The 6888th Central Postal Directory Battalion was the Women’s Army Corps’ only unit of color. Its job was to sort and deliver 17 million pieces of mail between servicemen and their loved ones accumulated over three years.
“A lot of them didn’t even talk about what had happened because there was a stigma about women in the military,” Perry told UPI in a recent Zoom interview. “There was a lot of shame when a lot of the women came home, so they didn’t even talk about it.”
One source of shame that Perry did not include in the film, but acknowledged, was that the Black community believed Black women were only being deployed as concubines to Black soldiers.
“At the time, white soldiers were really angry that Black men were dating European women,” Perry said. “So they thought these 855 women were sent over there to basically be prostitutes for them, which was not the case at all.”
Perry met 6888th Cpl. Lena Derriecott King, whom Ebony Obsidian plays in the film, and incorporated many of her stories in the script. King died in January at age 100.

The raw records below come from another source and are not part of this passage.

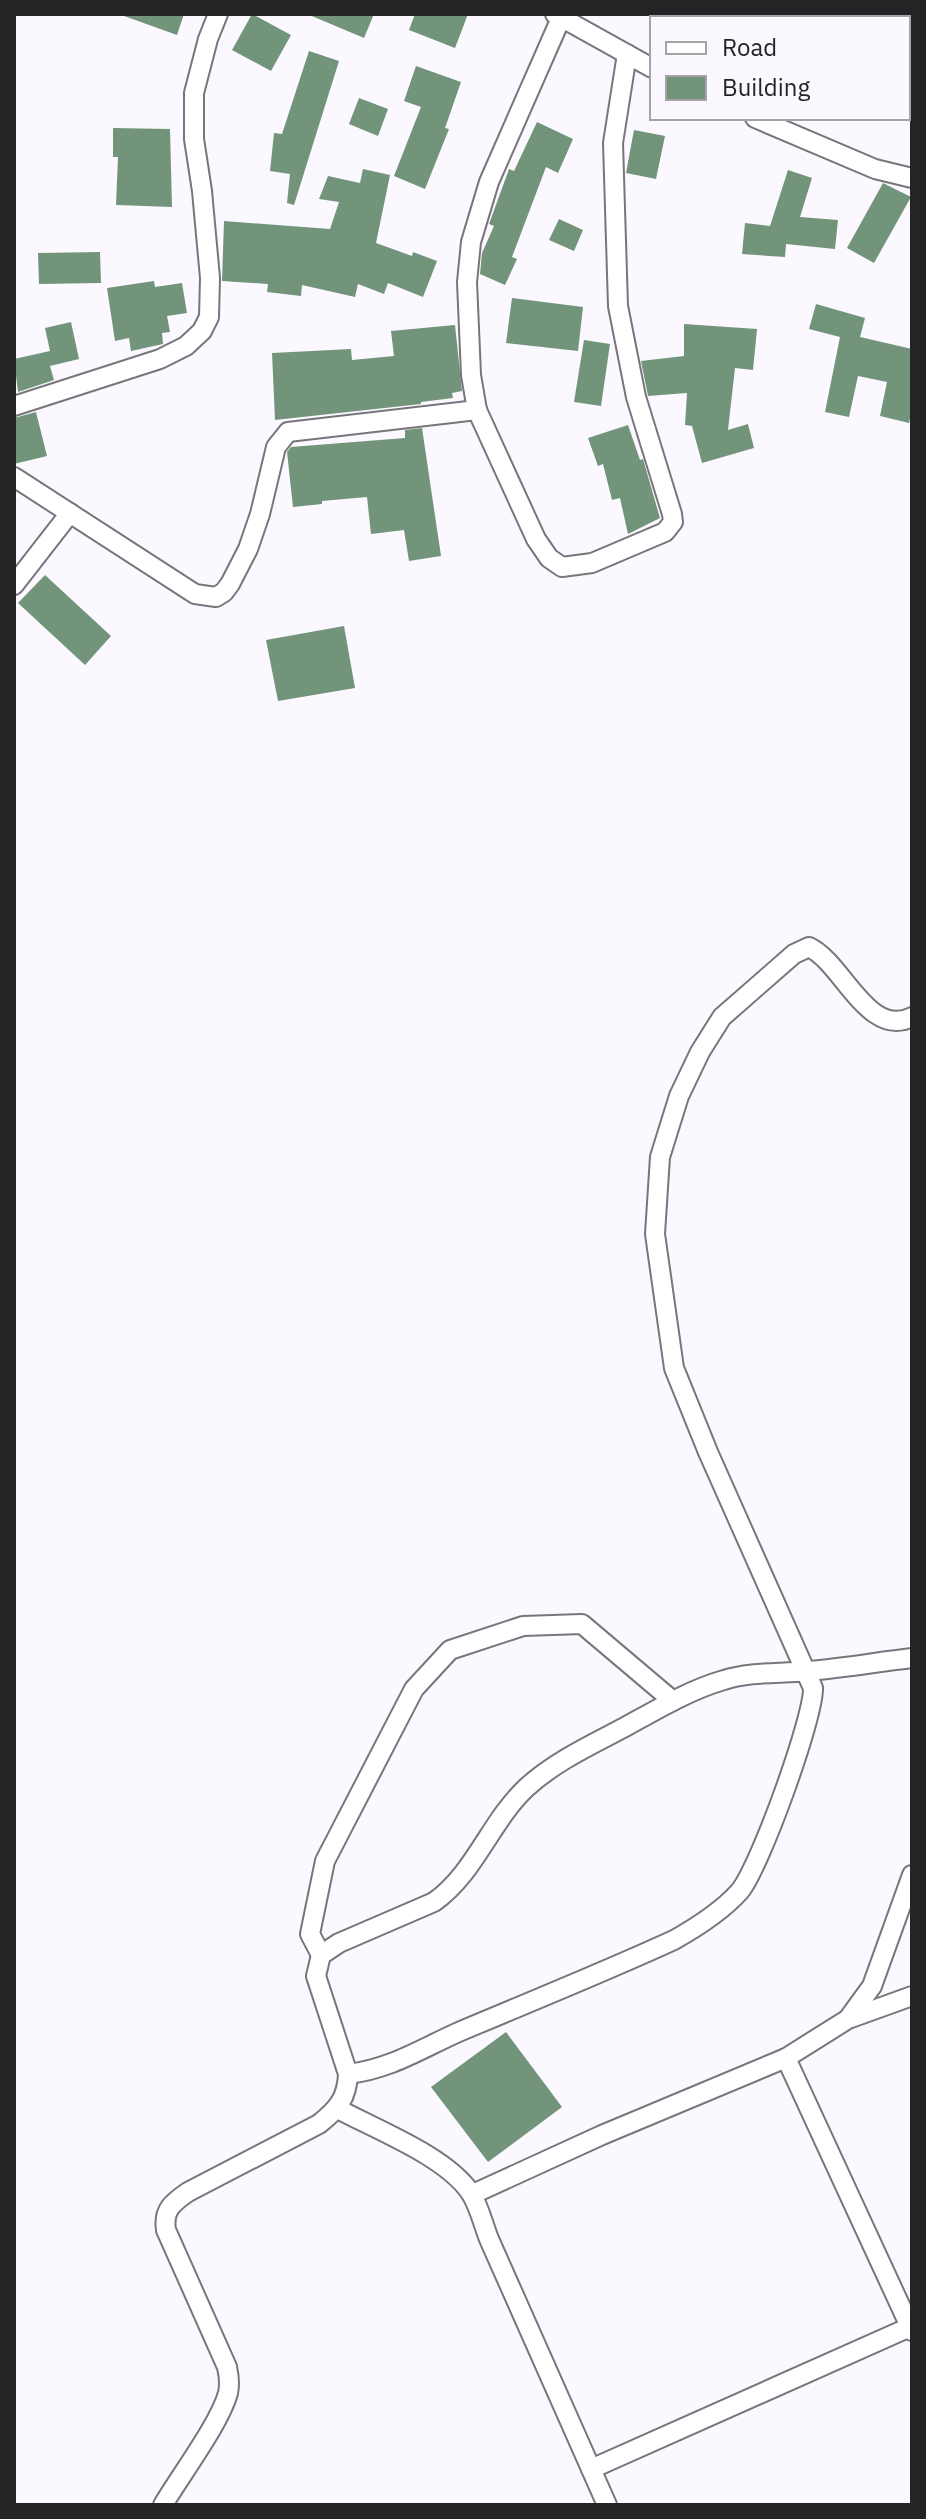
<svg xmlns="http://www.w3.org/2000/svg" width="926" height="2519" font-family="'IBM Plex Sans',sans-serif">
	<rect width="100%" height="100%" fill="#fcf8ff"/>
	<!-- building -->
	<g fill="#71947a">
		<path d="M125 14H184L177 35 124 16Z"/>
		<path d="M252 14 291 35 271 71 232 50Z"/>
		<path d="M307 14H374L364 38Z"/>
		<path d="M415 14H468L455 48 409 30Z"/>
		<path d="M309 51 339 61 294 205 287 203 290 174 270 171 274 133 282 134Z"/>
		<path d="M416 66 461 82 445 128 449 129 425 189 394 176 421 107 404 101Z"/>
		<path d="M359 98 388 109 378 136 349 124Z"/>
		<path d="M537 122 573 139 558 173 546 167 512 257 517 259 505 285 480 274 482 253 494 226 489 224 509 169 514 171Z"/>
		<path d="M113 128 170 129 172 207 116 205 118 157H113Z"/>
		<path d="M634 130 665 136 656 179 626 173Z"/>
		<path d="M363 169 390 175 376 243 412 256 413 252 437 261 423 297 388 283 384 294 358 284 355 297 302 285 301 296 267 292 268 284 222 281 224 221 330 229 339 202 319 199 328 176 360 183Z"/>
		<path d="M788 170 812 178 800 217 838 220 835 249 786 244 785 257 742 254 745 223 770 226Z"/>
		<path d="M883 183 911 197 874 263 847 248Z"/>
		<path d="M559 219 583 230 574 251 549 240Z"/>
		<path d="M100 252 101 283 39 284 38 253Z"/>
		<path d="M154 281 155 287 182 283 187 313 167 316 170 332 162 333 163 344 131 351 129 338 115 341 107 288Z"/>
		<path d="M512 298 583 307 578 351 506 343Z"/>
		<path d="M816 304 865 318 860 337 912 349V410L909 423 880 416 887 382 858 376 849 417 825 412 840 337 809 329Z"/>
		<path d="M71 322 79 359 50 366 54 380 18 392 14 359 50 351 45 328Z"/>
		<path d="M684 324 757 329 753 370 735 368 728 430 748 424 754 448 702 463 692 426 685 425 687 393 648 396 641 361 684 356Z"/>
		<path d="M455 325 462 391 452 393 453 398 421 402V404L275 420 272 353 351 349 352 360 394 356 391 331Z"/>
		<path d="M584 340 610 344 601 406 574 402Z"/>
		<path d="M36 412 47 456 14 464V418Z"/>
		<path d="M628 425 640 460 643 459 660 518 628 534 620 498 612 500 603 464 598 466 588 438Z"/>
		<path d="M422 428 441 556 409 561 404 530 371 534 367 497 322 501V504L293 507 287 452 291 447 405 438V430Z"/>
		<path d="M45 575 111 636 85 665 18 603Z"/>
		<path d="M344 626 355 688 278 701 266 640Z"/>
		<path d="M506 2032 562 2107 488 2162 431 2087Z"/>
	</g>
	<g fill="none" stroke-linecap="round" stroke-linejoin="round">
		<!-- minor casing -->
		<g stroke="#79757c" stroke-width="22">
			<g id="minor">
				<path d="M555 14 652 68"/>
				<path d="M561 18 489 182 471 242 467 282 471 375 477 410 536 539 549 558 562 567 592 563 665 532 673 522 672 514 636 397 618 306 613 143 627 54"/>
				<path d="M697 18 698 14"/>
				<path d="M755 118 875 169 912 178"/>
				<path d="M14 406 160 359 186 346 202 331 209 317 210 278 202 191 194 139V93L208 39 218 14"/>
				<path d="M14 477 195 594 216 597 224 592 230 584 248 549 260 514 276 447 288 432 477 410"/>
				<path d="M14 585 70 513"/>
				<path d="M321 1955 310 1934 325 1861 414 1689 450 1650 523 1626 582 1624 673 1701"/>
				<path d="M851 2018 912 1996"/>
				<path d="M786 2058 912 2331"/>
				<path d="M348 2074C391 2069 422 2048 461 2031 532 2001 604 1972 674 1940 697 1927 721 1912 739 1892 759 1870 814 1717 813 1688L708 1452 674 1368 655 1234 660 1157 679 1096 700 1052 722 1017 794 954 809 947C843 963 868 1039 912 1017"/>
				<path d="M338 2109C377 2130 445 2156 470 2192 479 2205 483 2224 489 2239L607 2505"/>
				<path d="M473 2194 602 2135 786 2058 848 2019 872 1986 912 1875"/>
				<path d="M591 2469 910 2327"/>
				<path d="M163 2505C180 2476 220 2423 228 2393 230 2384 229 2376 227 2367L166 2230C163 2210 172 2203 188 2192L319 2124C338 2109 347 2098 348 2074L316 1976 321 1955 339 1943 434 1902C475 1873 490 1822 526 1788 554 1762 591 1745 625 1727 656 1710 689 1690 724 1680 752 1671 780 1674 809 1671 843 1668 878 1662 912 1658"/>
			</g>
		</g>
		<!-- minor -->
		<use href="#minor" stroke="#fff" stroke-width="18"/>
	</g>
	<!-- border -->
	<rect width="926" height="2519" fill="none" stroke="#252326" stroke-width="32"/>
	<!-- legend -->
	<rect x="650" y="16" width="260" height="104" fill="#fcf8ff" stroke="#a6a3a8" stroke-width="2"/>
	<rect x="666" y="42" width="40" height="12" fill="#ffffff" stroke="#a6a3a8" stroke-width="2"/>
	<text x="722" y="56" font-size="24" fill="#252326">Road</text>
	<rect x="666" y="76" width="40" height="24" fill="#71947a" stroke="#a6a3a8" stroke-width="2"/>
	<text x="722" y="96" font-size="24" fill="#252326">Building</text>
</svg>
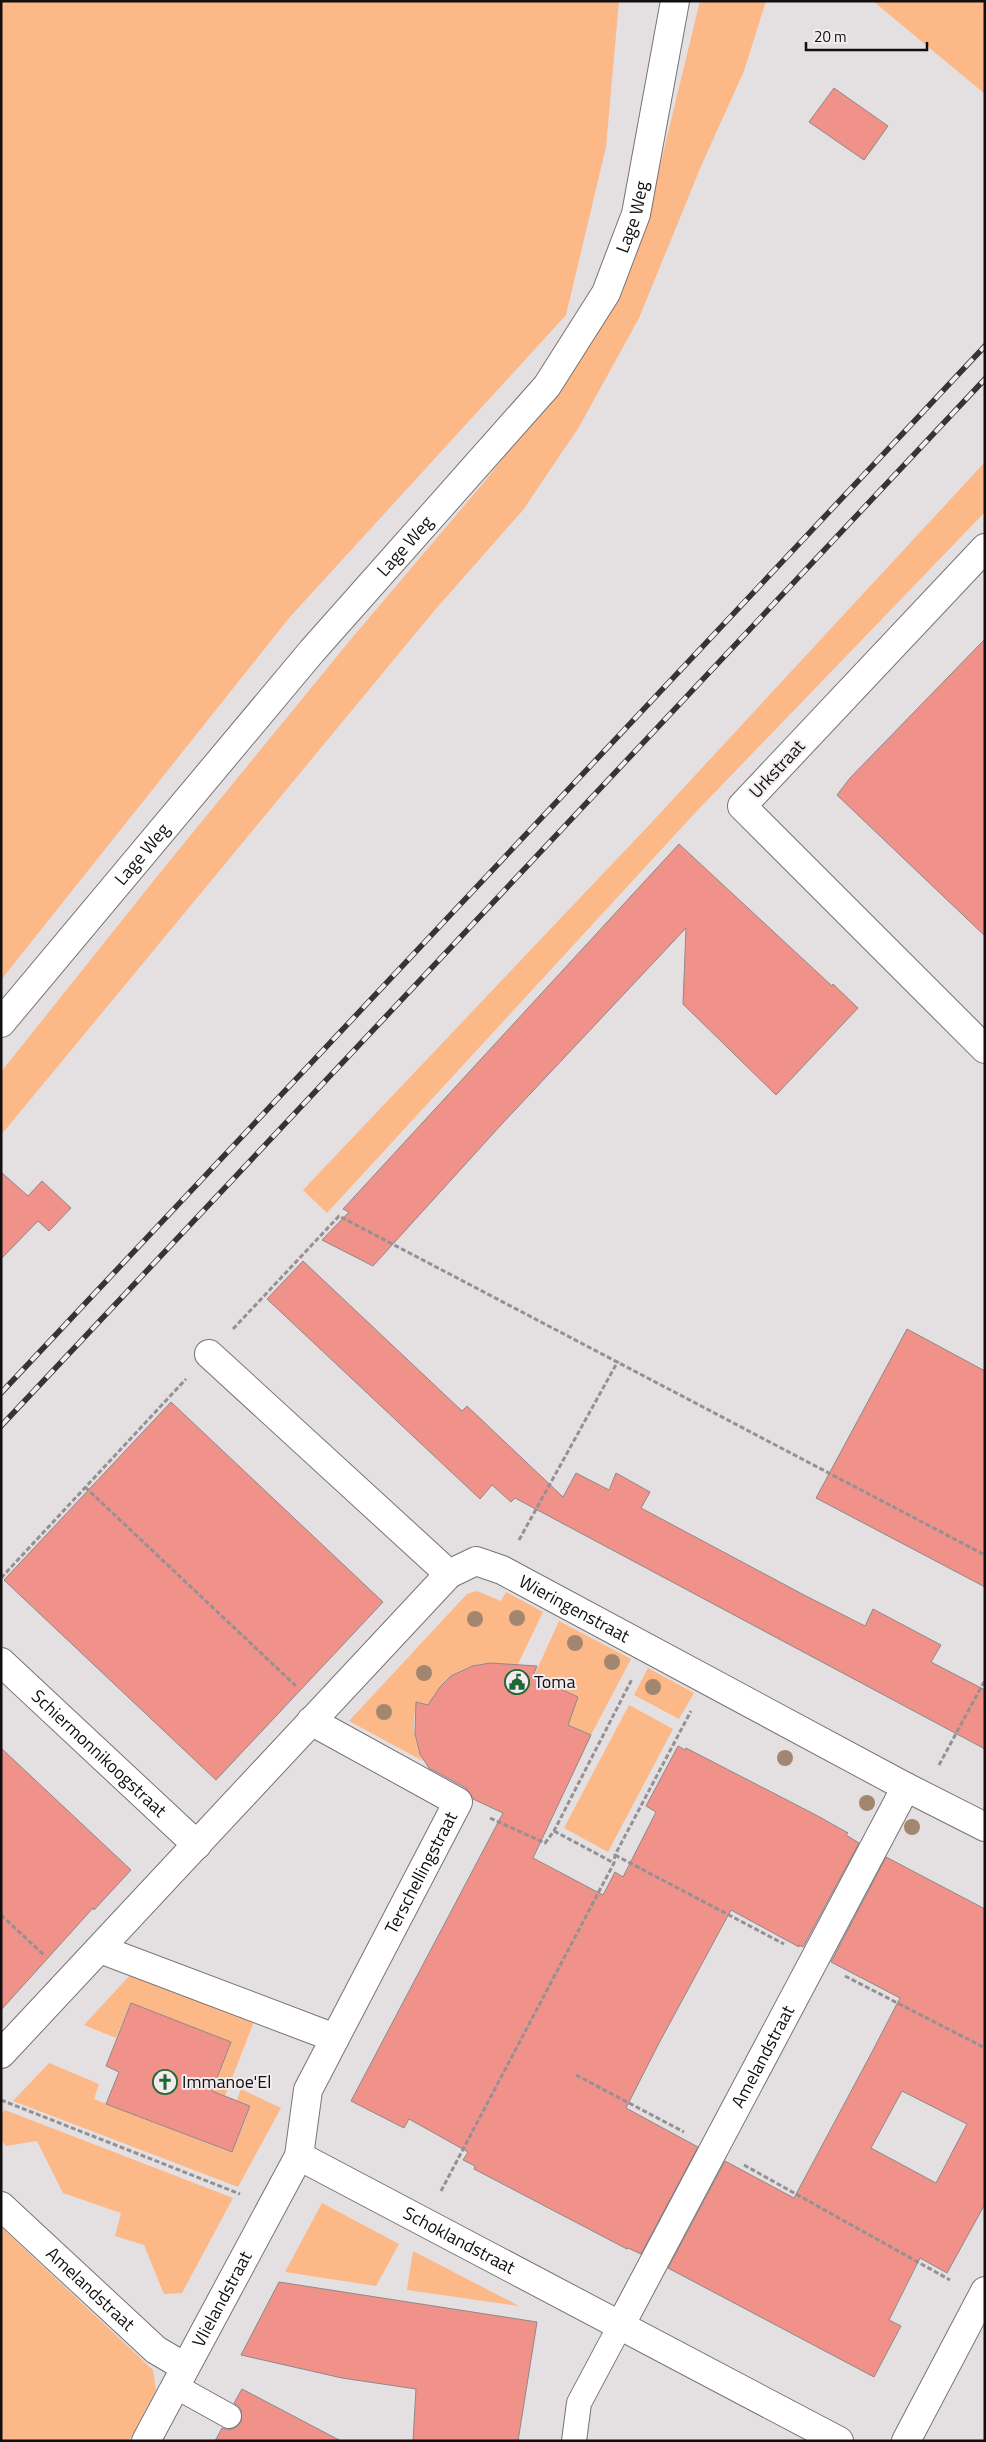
<svg xmlns="http://www.w3.org/2000/svg" width="986" height="2442" viewBox="0 0 986 2442" font-family="'Titillium Web',sans-serif">
<style>
.green{fill:#fcb887}
.building{fill:#f0918a;stroke:#8e8988;fill-rule:evenodd}
.lines{fill:none;stroke-linecap:round;stroke-linejoin:round}
.lane-casing{stroke:#787374;stroke-width:26}
.street-casing{stroke:#787374;stroke-width:30}
.path{stroke:#959193;stroke-width:3;stroke-dasharray:5 2.5;stroke-linecap:butt}
.lane{stroke:#fff;stroke-width:24}
.street{stroke:#fff;stroke-width:28}
.rail-casing{stroke:#363334;stroke-width:5.5}
.rail{stroke:#f2ecee;stroke-width:4;stroke-dasharray:11;stroke-linecap:butt}
.tree{fill:#a38670}
.labels{text-anchor:middle;stroke-width:4;stroke-linejoin:round;paint-order:stroke}
.street-label{font-size:18px;fill:#110f10;stroke:#f2ecee}
.poi-label{font-size:18px;fill:#110f10;stroke:#f2ecee;text-anchor:start}
</style>
<rect width="100%" height="100%" fill="#e4dfe1"/>
<g class="green">
<path d="M1,1h618l-13,146 -40,168 -277,303 -288,362z"/>
<path d="M700,1h66l-22,70 -42,93 -63,154 -60,109 -56,83 -89,101 -433,524v-63l162,-203 189,-231 133,-157 69,-88 74,-128 30,-91z"/>
<path d="M873,1h112v93z"/>
<path d="M985,462v50l-291,302 -367,399 -24,-23 349,-368z"/>
<path d="M477,1591l24,10 5,-9 37,20 -27,56c-37,-14 -70,3 -87,37l-11,-3c-8,19 -3,41 5,59l-74,-40 118,-127z"/>
<path d="M559,1621l72,38 -40,76 -28,-13 12,-27 -41,-19z"/>
<path d="M648,1668l46,25 -15,26 -45,-24z"/>
<path d="M629,1705l44,24 -65,123 -44,-24z"/>
<path d="M133,1972l122,47 -30,77 -12,-5 18,-49 -100,-39 -15,35 -32,-13z"/>
<path d="M49,2063l50,21 -5,15 138,54 19,-47 -14,-6 4,-11 40,19 -43,79 -225,-86z"/>
<path d="M5,2110l228,88 -51,95 -18,1 -20,-49 -29,-9 6,-23 -58,-20 -26,-52 -31,5 -5,-6v-27z"/>
<path d="M322,2203l77,41 -23,42 -91,-14z"/>
<path d="M1,2227l152,143 3,20 -27,51h-128z"/>
<path d="M413,2251l106,55 -112,-16z"/>
</g>
<g class="building">
<path d="M834,88l54,38 -24,34 -55,-38z"/>
<path d="M985,639v297l-148,-141 13,-17z"/>
<path d="M679,844l153,142 1,-2 25,24 -82,87 -93,-91 3,-76 -186,198 -127,140 -51,-26 27,-28 -6,-3z"/>
<path d="M1,1172l27,24 14,-15 29,27 -22,23 -11,-10 -37,38z"/>
<path d="M303,1261l159,150 5,-5 96,91 13,-24 33,17 7,-17 34,19 -9,16 163,87 61,31 8,-17 68,36 -10,17 54,28v59l-470,-251 -4,4 -19,-17 -12,14 -213,-200z"/>
<path d="M907,1329l78,42v216l-169,-89z"/>
<path d="M171,1402l212,200 -167,178 -212,-200z"/>
<path d="M490,1663l47,3 -4,10 45,21 -10,28 23,10 -58,123 70,37 12,-23 8,5 33,-65 -10,-6 32,-60 7,4 1,-2 130,67 32,18 -2,2 13,8 -56,104 -4,-2v2l-68,-37 -73,135 -32,63 72,39 -57,107 -13,-6 -1,1 -153,-80 1,-3 -12,-6 5,-8 -59,-33 -5,9 -53,-27 152,-288 -30,-14 -7,-11 -37,-20 -9,-14 -5,-20 1,-32 12,3 12,-18 11,-11 21,-10z"/>
<path d="M1,1748l130,122 -37,40 -1,-2 -92,102z"/>
<path d="M886,1857l99,52v295l-38,69 -27,-15 -31,62 12,6 -27,51 -206,-109 57,-107 69,37 78,-146 28,-54 -69,-36zM902,2091l65,33 -31,59 -65,-35z"/>
<path d="M131,2003l100,39 -19,49 38,15 -18,46 -126,-48 13,-32 -13,-6z"/>
<path d="M279,2282l258,40 -19,119h-105l3,-52 -74,-11 -101,-23z"/>
<path d="M242,2389l99,52h-126l7,-13 8,2 6,-3 5,-5v-13l-7,-6z"/>
</g>
<g class="lines">
<defs>
<g id="lane">
<path d="M175,2386l54,30"/>
<path d="M574,2441l5,-38 41,-77"/>
</g>
<g id="street">
<path d="M985,548l-243,258 243,243"/>
<path id="s1" d="M1,1023l311,-372 235,-265 59,-93 30,-79 39,-213"/>
<path id="s2" d="M209,1354l240,220 27,-13 26,9 404,217 79,40"/>
<path id="s3" d="M1,1662l196,183"/>
<path d="M100,1949l235,89"/>
<path d="M1,2054l448,-480"/>
<path id="s4" d="M299,2156l540,285"/>
<path id="s5" d="M1,2206l155,144 29,17"/>
<path id="s6" d="M620,2326l286,-539"/>
<path id="s7" d="M146,2441l153,-285 9,-66 150,-288 -147,-81"/>
<path d="M906,2441l79,-150"/>
</g>
</defs>
<use href="#lane" class="lane-casing"/>
<use href="#street" class="street-casing"/>
<g class="path">
<path d="M233,1329l106,-113 646,339"/>
<path d="M85,1487l212,200"/>
<path d="M519,1540l99,-179"/>
<path d="M1,1578l185,-199"/>
<path d="M939,1765l46,-85"/>
<path d="M490,1818l55,25 9,-12 78,-152"/>
<path d="M554,1831l60,32"/>
<path d="M615,1855l169,89"/>
<path d="M1,1915l44,41"/>
<path d="M845,1976l140,72"/>
<path d="M576,2075l108,57"/>
<path d="M1,2100l239,94"/>
<path d="M744,2165l206,115"/>
<path d="M441,2191l173,-328 1,-8 76,-144"/>
</g>
<use href="#lane" class="lane"/>
<use href="#street" class="street"/>
<defs>
<g id="rail">
<path d="M1,1393l984,-1047"/>
<path d="M1,1426l984,-1047"/>
</g>
</defs>
<use href="#rail" class="rail-casing"/>
<use href="#rail" class="rail"/>
</g>
<g class="tree">
<circle cx="517" cy="1618" r="8"/>
<circle cx="475" cy="1619" r="8"/>
<circle cx="575" cy="1643" r="8"/>
<circle cx="612" cy="1662" r="8"/>
<circle cx="424" cy="1673" r="8"/>
<circle cx="653" cy="1687" r="8"/>
<circle cx="384" cy="1712" r="8"/>
<circle cx="785" cy="1758" r="8"/>
<circle cx="867" cy="1803" r="8"/>
<circle cx="912" cy="1827" r="8"/>
</g>
<defs>
<symbol id="civic-ring" viewBox="-11 -11 22 22"><circle r="9.5" fill="#f2ecee" stroke="#1d6836" stroke-width="1.5"/><path d="M-.6-6.5H3V-4.5H.6V-3L4-1V1h2V6H-6V1h2V-1L-.6-3ZM-1.2 2.5V6h2.4V2.5Z" fill="#1d6836"/></symbol>
<symbol id="church-ring" viewBox="-11 -11 22 22"><circle r="9.5" fill="#f2ecee" stroke="#1d6836" stroke-width="1.5"/><path d="M-1.2-6h2.4v3.5h3.3v2.4h-3.3V6h-2.4V-.1h-3.3v-2.4h3.3Z" fill="#1d6836"/></symbol>
</defs>
<g fill-rule="evenodd">
<use href="#civic-ring" x="503" y="1668" width="28" height="28"/>
<use href="#church-ring" x="151" y="2068" width="28" height="28"/>
</g>
<g class="labels">
<g class="street-label">
<text dy="6" stroke="none"><textPath href="#s1" startOffset="1030">Lage Weg</textPath></text>
<text dy="6" stroke="none"><textPath href="#s1" startOffset="625">Lage Weg</textPath></text>
<text transform="translate(777 769) rotate(-47)" y="6">Urkstraat</text>
<text dy="6" stroke="none"><textPath href="#s1" startOffset="220">Lage Weg</textPath></text>
<text dy="6" stroke="none"><textPath href="#s2" startOffset="465">Wieringenstraat</textPath></text>
<text dy="6" stroke="none"><textPath href="#s3" startOffset="134">Schiermonnikoogstraat</textPath></text>
<text dy="6" stroke="none"><textPath href="#s7" startOffset="635">Terschellingstraat</textPath></text>
<text dy="6" stroke="none"><textPath href="#s6" startOffset="305">Amelandstraat</textPath></text>
<text dy="6" stroke="none"><textPath href="#s4" startOffset="181">Schoklandstraat</textPath></text>
<text dy="6" stroke="none"><textPath href="#s5" startOffset="122">Amelandstraat</textPath></text>
<text dy="6" stroke="none"><textPath href="#s7" startOffset="161">Vlielandstraat</textPath></text>
</g>
<g class="poi-label">
<text x="534" y="1688">Toma</text>
<text x="182" y="2088">Immanoe'El</text>
</g>
</g>
<rect width="986" height="2442" fill="none" stroke="#110f10" stroke-width="5"/>
<path d="M806 42v8h121v-8" fill="none" stroke="#110f10" stroke-width="2.5"/>
<text x="814" y="42" font-size="15" fill="#110f10" stroke="#f2ecee" stroke-width="4" paint-order="stroke">20 m</text>
</svg>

King told Perry about her boyfriend, Abram, whom she did not know died in the war until his dog tags were found in the mail. King’s post-Abram romance with a man she met abroad was also true.
“She and that man were married for 50 years,” Perry said.
Obsidian attended King’s 100th birthday party and observed that King still felt like part of a unit even in her final year of life.
“She never spoke of herself,” she said. “Whenever speaking of that time period, it was the battalion, all of us.”
The film shows King’s superior officer, Maj. Charity Adams (Kerry Washington), requesting deployment from the Army. Adams recognizes that the Army assigned them the mail task, expecting it cannot be done.
So, Adams mobilizes the effort to prove the military wrong and deliver news to both soldiers and families awaiting word. Adams gives a speech to Gen. Halt (Dean Norris) when he chastises them for not sorting three years’ worth of mail fast enough.
“In Charity Adams’ book, she talks about saying that to the general and being court-martialed,” Perry said, adding that Adams successfully defended herself for defying orders.
Halt is openly racist toward the Black soldiers, and Perry said he encouraged Norris to surrender to the nature of the role.
“What I tell all the actors who work with me is don’t judge the characters,” Perry said. “He just went in and did what was necessary to create this real-life moment.”
The film shows how the unit identified symbols on envelopes and even traced scents sprayed on paper.
“They had to bring in their skillset from their everyday life back home,” Obsidian said. “There’s perfumers. There’s people who knew a lot about stamps because they had maybe worked for the mail back home.”
Perry had the set for the mail warehouse built at his Tyler Perry Studios in Atlanta. The set was based on black and white photographs and King’s first-hand descriptions and employed hundreds of extras to sort mail behind the leads.
“It was really making these black-and-white photos come to life in living color,” Perry said. “I think the photos and the historical references themselves dictated how that all turned out.”
The historical scale of The Six Triple Eight also gave Perry an opportunity to apply a reignited passion for filmmaking. He said his 2022 film, A Jazzman’s Blues, reinvigorated his approach to filmmaking.
“I didn’t realize and understand the camera is there to not only tell the story, but draw the audience into these beautiful worlds,” Perry said. “It was Jazzman that really laid into that for me.”
Between meeting with King at 100 and listening to interviews she gave in her ’90s, Obsidian studied King’s dialect. She and her co-stars also learned military marching and posture.
“It was knowing how to hold yourself and how women held themselves during that time even outside of being a soldier,” she said. “You didn’t have room to slouch.”